Try it
Word for word, write out all of the entries that follow.

-- Listed entries follows --

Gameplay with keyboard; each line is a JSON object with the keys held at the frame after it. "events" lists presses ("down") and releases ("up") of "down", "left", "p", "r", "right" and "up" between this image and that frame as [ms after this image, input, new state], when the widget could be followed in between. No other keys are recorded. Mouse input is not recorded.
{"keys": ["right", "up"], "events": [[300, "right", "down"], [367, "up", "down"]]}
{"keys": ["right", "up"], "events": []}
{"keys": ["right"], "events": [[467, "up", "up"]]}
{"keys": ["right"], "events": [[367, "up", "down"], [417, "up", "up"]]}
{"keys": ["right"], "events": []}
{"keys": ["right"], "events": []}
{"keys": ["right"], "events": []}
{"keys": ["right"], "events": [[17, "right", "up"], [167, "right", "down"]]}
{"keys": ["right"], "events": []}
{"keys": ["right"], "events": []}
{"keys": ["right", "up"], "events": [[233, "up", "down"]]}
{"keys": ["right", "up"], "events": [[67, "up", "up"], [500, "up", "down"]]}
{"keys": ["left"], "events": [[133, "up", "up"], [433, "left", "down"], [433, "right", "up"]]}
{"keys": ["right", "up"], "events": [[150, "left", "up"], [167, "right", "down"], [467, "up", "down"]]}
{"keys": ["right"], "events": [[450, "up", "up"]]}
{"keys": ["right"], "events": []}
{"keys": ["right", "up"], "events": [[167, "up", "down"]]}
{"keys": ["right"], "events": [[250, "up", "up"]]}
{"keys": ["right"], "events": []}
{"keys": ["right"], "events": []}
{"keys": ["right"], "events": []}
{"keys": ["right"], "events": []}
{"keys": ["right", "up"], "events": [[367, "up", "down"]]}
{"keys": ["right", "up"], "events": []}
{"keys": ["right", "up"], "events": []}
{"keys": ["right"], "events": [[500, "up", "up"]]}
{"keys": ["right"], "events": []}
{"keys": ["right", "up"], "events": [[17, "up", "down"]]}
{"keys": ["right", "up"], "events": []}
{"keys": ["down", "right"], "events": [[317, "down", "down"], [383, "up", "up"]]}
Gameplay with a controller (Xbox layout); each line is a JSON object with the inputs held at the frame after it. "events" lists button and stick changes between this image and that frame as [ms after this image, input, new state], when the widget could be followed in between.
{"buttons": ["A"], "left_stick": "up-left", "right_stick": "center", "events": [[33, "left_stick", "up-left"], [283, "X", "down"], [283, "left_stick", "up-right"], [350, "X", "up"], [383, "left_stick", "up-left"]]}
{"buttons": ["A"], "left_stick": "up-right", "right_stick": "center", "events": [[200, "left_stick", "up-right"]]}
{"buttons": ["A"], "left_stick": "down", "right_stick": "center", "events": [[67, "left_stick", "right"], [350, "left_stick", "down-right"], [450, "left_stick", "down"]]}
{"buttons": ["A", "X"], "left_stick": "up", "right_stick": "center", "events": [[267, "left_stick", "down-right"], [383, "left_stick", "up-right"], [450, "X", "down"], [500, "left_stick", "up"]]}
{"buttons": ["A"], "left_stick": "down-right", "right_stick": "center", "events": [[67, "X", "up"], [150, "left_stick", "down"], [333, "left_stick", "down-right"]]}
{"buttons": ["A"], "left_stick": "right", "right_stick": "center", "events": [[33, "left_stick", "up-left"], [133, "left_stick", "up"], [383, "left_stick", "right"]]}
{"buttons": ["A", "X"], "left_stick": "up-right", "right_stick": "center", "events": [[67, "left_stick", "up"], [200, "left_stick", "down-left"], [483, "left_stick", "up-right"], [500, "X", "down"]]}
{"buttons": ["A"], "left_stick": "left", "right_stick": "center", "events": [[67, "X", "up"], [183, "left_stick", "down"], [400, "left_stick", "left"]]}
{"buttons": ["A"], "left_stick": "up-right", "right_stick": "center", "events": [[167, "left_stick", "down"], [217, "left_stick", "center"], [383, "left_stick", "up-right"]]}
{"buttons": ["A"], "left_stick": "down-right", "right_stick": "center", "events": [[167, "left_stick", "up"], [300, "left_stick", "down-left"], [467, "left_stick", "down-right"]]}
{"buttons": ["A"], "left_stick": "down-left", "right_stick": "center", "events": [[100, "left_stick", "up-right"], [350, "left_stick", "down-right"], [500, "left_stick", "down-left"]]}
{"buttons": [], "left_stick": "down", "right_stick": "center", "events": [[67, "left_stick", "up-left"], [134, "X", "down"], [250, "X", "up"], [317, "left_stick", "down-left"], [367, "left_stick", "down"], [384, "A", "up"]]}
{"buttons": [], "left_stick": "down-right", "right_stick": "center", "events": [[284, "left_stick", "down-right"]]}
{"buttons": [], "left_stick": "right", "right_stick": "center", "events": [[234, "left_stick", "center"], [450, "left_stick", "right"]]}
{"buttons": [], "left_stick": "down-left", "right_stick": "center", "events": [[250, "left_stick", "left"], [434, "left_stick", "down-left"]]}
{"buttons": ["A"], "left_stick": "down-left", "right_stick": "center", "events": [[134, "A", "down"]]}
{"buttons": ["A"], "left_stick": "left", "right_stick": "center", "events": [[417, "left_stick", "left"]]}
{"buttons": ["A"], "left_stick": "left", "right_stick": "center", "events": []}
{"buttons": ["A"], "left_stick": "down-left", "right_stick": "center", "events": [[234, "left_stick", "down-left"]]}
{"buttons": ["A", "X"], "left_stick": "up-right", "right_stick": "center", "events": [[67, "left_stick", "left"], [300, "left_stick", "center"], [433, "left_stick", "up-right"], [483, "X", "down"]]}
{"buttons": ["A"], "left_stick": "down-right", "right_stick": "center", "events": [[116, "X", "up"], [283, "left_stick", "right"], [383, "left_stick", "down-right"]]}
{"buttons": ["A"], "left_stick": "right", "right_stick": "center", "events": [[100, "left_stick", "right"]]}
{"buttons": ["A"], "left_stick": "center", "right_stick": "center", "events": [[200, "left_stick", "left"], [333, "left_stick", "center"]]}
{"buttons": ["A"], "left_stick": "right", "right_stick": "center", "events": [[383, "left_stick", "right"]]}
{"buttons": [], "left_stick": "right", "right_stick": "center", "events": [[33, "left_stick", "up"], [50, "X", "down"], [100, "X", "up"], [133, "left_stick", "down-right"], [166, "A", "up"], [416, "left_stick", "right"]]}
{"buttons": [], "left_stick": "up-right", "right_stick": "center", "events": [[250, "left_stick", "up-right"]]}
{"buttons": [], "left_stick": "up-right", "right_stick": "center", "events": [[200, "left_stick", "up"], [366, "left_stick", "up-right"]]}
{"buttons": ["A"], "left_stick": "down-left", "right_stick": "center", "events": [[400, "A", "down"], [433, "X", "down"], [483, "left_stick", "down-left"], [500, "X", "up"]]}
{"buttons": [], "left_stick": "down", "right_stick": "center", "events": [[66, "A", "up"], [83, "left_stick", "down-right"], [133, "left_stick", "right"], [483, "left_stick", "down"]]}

-- Listed entries concluded --

Exercise solution
Gameplay with keyboard; each line is a JSON object with the keys held at the frame after it. "events" lists presses ("down") and releases ("up") of "down", "left", "p", "r", "right" and "up" between this image and that frame as [ms after this image, input, new state], when the widget could be followed in between. No other keys are recorded. Mouse input is not recorded.
{"keys": ["right", "up"], "events": [[300, "right", "down"], [367, "up", "down"]]}
{"keys": ["right", "up"], "events": []}
{"keys": ["right"], "events": [[467, "up", "up"]]}
{"keys": ["right"], "events": [[367, "up", "down"], [417, "up", "up"]]}
{"keys": ["right"], "events": []}
{"keys": ["right"], "events": []}
{"keys": ["right"], "events": []}
{"keys": ["right"], "events": [[17, "right", "up"], [167, "right", "down"]]}
{"keys": ["right"], "events": []}
{"keys": ["right"], "events": []}
{"keys": ["right", "up"], "events": [[233, "up", "down"]]}
{"keys": ["right", "up"], "events": [[67, "up", "up"], [500, "up", "down"]]}
{"keys": ["left"], "events": [[133, "up", "up"], [433, "left", "down"], [433, "right", "up"]]}
{"keys": ["right", "up"], "events": [[150, "left", "up"], [167, "right", "down"], [467, "up", "down"]]}
{"keys": ["right"], "events": [[450, "up", "up"]]}
{"keys": ["right"], "events": []}
{"keys": ["right", "up"], "events": [[167, "up", "down"]]}
{"keys": ["right"], "events": [[250, "up", "up"]]}
{"keys": ["right"], "events": []}
{"keys": ["right"], "events": []}
{"keys": ["right"], "events": []}
{"keys": ["right"], "events": []}
{"keys": ["right", "up"], "events": [[367, "up", "down"]]}
{"keys": ["right", "up"], "events": []}
{"keys": ["right", "up"], "events": []}
{"keys": ["right"], "events": [[500, "up", "up"]]}
{"keys": ["right"], "events": []}
{"keys": ["right", "up"], "events": [[17, "up", "down"]]}
{"keys": ["right", "up"], "events": []}
{"keys": ["down", "right"], "events": [[317, "down", "down"], [383, "up", "up"]]}
Gameplay with a controller (Xbox layout); each line is a JSON object with the inputs held at the frame after it. "events" lists button and stick changes between this image and that frame as [ms after this image, input, new state], when the widget could be followed in between.
{"buttons": ["A"], "left_stick": "up-left", "right_stick": "center", "events": [[33, "left_stick", "up-left"], [283, "X", "down"], [283, "left_stick", "up-right"], [350, "X", "up"], [383, "left_stick", "up-left"]]}
{"buttons": ["A"], "left_stick": "up-right", "right_stick": "center", "events": [[200, "left_stick", "up-right"]]}
{"buttons": ["A"], "left_stick": "down", "right_stick": "center", "events": [[67, "left_stick", "right"], [350, "left_stick", "down-right"], [450, "left_stick", "down"]]}
{"buttons": ["A", "X"], "left_stick": "up", "right_stick": "center", "events": [[267, "left_stick", "down-right"], [383, "left_stick", "up-right"], [450, "X", "down"], [500, "left_stick", "up"]]}
{"buttons": ["A"], "left_stick": "down-right", "right_stick": "center", "events": [[67, "X", "up"], [150, "left_stick", "down"], [333, "left_stick", "down-right"]]}
{"buttons": ["A"], "left_stick": "right", "right_stick": "center", "events": [[33, "left_stick", "up-left"], [133, "left_stick", "up"], [383, "left_stick", "right"]]}
{"buttons": ["A", "X"], "left_stick": "up-right", "right_stick": "center", "events": [[67, "left_stick", "up"], [200, "left_stick", "down-left"], [483, "left_stick", "up-right"], [500, "X", "down"]]}
{"buttons": ["A"], "left_stick": "left", "right_stick": "center", "events": [[67, "X", "up"], [183, "left_stick", "down"], [400, "left_stick", "left"]]}
{"buttons": ["A"], "left_stick": "up-right", "right_stick": "center", "events": [[167, "left_stick", "down"], [217, "left_stick", "center"], [383, "left_stick", "up-right"]]}
{"buttons": ["A"], "left_stick": "down-right", "right_stick": "center", "events": [[167, "left_stick", "up"], [300, "left_stick", "down-left"], [467, "left_stick", "down-right"]]}
{"buttons": ["A"], "left_stick": "down-left", "right_stick": "center", "events": [[100, "left_stick", "up-right"], [350, "left_stick", "down-right"], [500, "left_stick", "down-left"]]}
{"buttons": [], "left_stick": "down", "right_stick": "center", "events": [[67, "left_stick", "up-left"], [134, "X", "down"], [250, "X", "up"], [317, "left_stick", "down-left"], [367, "left_stick", "down"], [384, "A", "up"]]}
{"buttons": [], "left_stick": "down-right", "right_stick": "center", "events": [[284, "left_stick", "down-right"]]}
{"buttons": [], "left_stick": "right", "right_stick": "center", "events": [[234, "left_stick", "center"], [450, "left_stick", "right"]]}
{"buttons": [], "left_stick": "down-left", "right_stick": "center", "events": [[250, "left_stick", "left"], [434, "left_stick", "down-left"]]}
{"buttons": ["A"], "left_stick": "down-left", "right_stick": "center", "events": [[134, "A", "down"]]}
{"buttons": ["A"], "left_stick": "left", "right_stick": "center", "events": [[417, "left_stick", "left"]]}
{"buttons": ["A"], "left_stick": "left", "right_stick": "center", "events": []}
{"buttons": ["A"], "left_stick": "down-left", "right_stick": "center", "events": [[234, "left_stick", "down-left"]]}
{"buttons": ["A", "X"], "left_stick": "up-right", "right_stick": "center", "events": [[67, "left_stick", "left"], [300, "left_stick", "center"], [433, "left_stick", "up-right"], [483, "X", "down"]]}
{"buttons": ["A"], "left_stick": "down-right", "right_stick": "center", "events": [[116, "X", "up"], [283, "left_stick", "right"], [383, "left_stick", "down-right"]]}
{"buttons": ["A"], "left_stick": "right", "right_stick": "center", "events": [[100, "left_stick", "right"]]}
{"buttons": ["A"], "left_stick": "center", "right_stick": "center", "events": [[200, "left_stick", "left"], [333, "left_stick", "center"]]}
{"buttons": ["A"], "left_stick": "right", "right_stick": "center", "events": [[383, "left_stick", "right"]]}
{"buttons": [], "left_stick": "right", "right_stick": "center", "events": [[33, "left_stick", "up"], [50, "X", "down"], [100, "X", "up"], [133, "left_stick", "down-right"], [166, "A", "up"], [416, "left_stick", "right"]]}
{"buttons": [], "left_stick": "up-right", "right_stick": "center", "events": [[250, "left_stick", "up-right"]]}
{"buttons": [], "left_stick": "up-right", "right_stick": "center", "events": [[200, "left_stick", "up"], [366, "left_stick", "up-right"]]}
{"buttons": ["A"], "left_stick": "down-left", "right_stick": "center", "events": [[400, "A", "down"], [433, "X", "down"], [483, "left_stick", "down-left"], [500, "X", "up"]]}
{"buttons": [], "left_stick": "down", "right_stick": "center", "events": [[66, "A", "up"], [83, "left_stick", "down-right"], [133, "left_stick", "right"], [483, "left_stick", "down"]]}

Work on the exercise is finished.